#### [DOCUMENT TEXT]
╔══

In May 2011, an in-depth external review of OPC’s legal services contracting practices was proactively conducted. The report concluded that the OPC had been fully compliant with the rules and regulations in effect at the time of contracting and OPC’s legal services contracting process represented a sound and prudent and fair approach.

As a smaller organization, OPC continues to make improvements to the procurement and contracting activities, while balancing OPC’s capacity and needs. In the summer of 2012, an additional resource was added to the Procurement Group, to provide additional support and oversight to the contracting process. Other planned improvements include enhancing the role of the CRC, conducting analysis into contracting expenditure trends, developing tools and guidance, and offering training on specific issues to admin staff and managers involved in the process.

Audit Objective

The purpose of this audit was to provide assurance to the Commissioner on the effectiveness of governance, risk management and controls supporting the OPC procurement and contracting activities, including assessing:

  • Oversight of contracting activities;
  • Processes for soliciting bids and awarding contracts; and,
  • Management of contracts in accordance with agreed terms and conditions.

Audit Scope

The scope of this audit included all procurement and contracting activities, including contracting for legal services, performed by the Office of the Privacy Commissioner from April 1, 2011 to September 30, 2012.

During the audit period, between April 1, 2011 and September 30, 2012, the Procurement Group managed approximately 900 contracts and amendments valued at approximately $12.4M and OPC spent approximately $190,000 on call-ups for legal counsel services.

╚══

#### [THE DATA]
╔══

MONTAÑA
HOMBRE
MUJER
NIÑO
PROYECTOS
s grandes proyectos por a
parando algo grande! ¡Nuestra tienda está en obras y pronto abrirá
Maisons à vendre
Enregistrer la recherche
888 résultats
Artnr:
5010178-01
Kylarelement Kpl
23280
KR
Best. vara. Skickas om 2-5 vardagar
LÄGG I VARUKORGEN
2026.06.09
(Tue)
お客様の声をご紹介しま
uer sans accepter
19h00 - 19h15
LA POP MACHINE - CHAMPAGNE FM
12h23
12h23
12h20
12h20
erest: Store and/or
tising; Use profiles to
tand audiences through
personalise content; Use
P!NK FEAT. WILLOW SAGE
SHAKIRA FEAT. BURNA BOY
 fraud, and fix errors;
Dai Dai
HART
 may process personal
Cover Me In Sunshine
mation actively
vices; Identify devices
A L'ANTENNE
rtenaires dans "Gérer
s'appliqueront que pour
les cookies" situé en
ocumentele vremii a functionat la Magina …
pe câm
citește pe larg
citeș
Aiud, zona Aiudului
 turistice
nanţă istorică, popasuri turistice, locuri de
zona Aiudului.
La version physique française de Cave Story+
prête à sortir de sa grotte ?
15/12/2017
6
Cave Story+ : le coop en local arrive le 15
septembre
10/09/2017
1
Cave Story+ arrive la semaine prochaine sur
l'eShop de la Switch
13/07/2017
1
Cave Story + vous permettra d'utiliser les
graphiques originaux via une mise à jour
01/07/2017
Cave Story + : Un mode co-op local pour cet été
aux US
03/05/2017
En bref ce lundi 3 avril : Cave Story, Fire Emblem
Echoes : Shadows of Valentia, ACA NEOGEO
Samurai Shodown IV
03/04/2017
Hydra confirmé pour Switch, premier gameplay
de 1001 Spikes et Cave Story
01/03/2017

╚══

#### [PROMPT]
Can you resume the audit report on OPC procurement and contracting from the point where it stops? None of the entries have any bearing on this.

#### [OUTPUT FOR THIS EXERCISE]
This audit excluded purchases made through acquisition cards given that there are a limited number of cards in use, the use of these cards follows a separate process, and no significant concerns associated with acquisition cards were identified during the Planning Phase of the audit.

Audit Approach

The approach and methodology used for the audit followed Internal Auditing Standards for the Government of Canada.

As an Agent of Parliament, the OPC strives to maintain a control framework that is reflective of industry leading practices. The framework of Core Management Controls and Audit Criteria (CMC) established by the Office of the Comptroller General of Canada (OCG) and the Management Accountability Framework (MAF VII) were leveraged to develop the audit criteria detailed in Appendix C. Audit criteria used for the audit were developed based on leading practices, CMCs, and Treasury Board Policy and Government Contract Regulations.

Based on risks identified in the planning phase of the audit, a risk-based audit program was developed to detail how the audit objective, criteria and risks would be addressed. The audit program included the following procedures:

  • Interviews with OPC individuals to obtain a further understanding on specific aspects of the procurement and contracting process and gather perspectives on planning, reporting and training (refer to Appendix A).
  • Review of the current and revised Terms of Reference for the Contract Review Committee.
  • Review of current and planned policies, procedures, guidelines, directives related to procurement and contract management processes.
  • Review of a sample of project / contract files. A total of 40 files were selected randomly and based on risk, complexity, dollar value, project descriptions and professional judgment. Given that the procurement of legal services follows a separate process, the 40 sample files included a sample of five legal services contracts. The sample represented approximately $1.4M in expenditures (refer to Appendix B for details).
  • Review of training documentation.
  • Review of financial reporting on contracting activity.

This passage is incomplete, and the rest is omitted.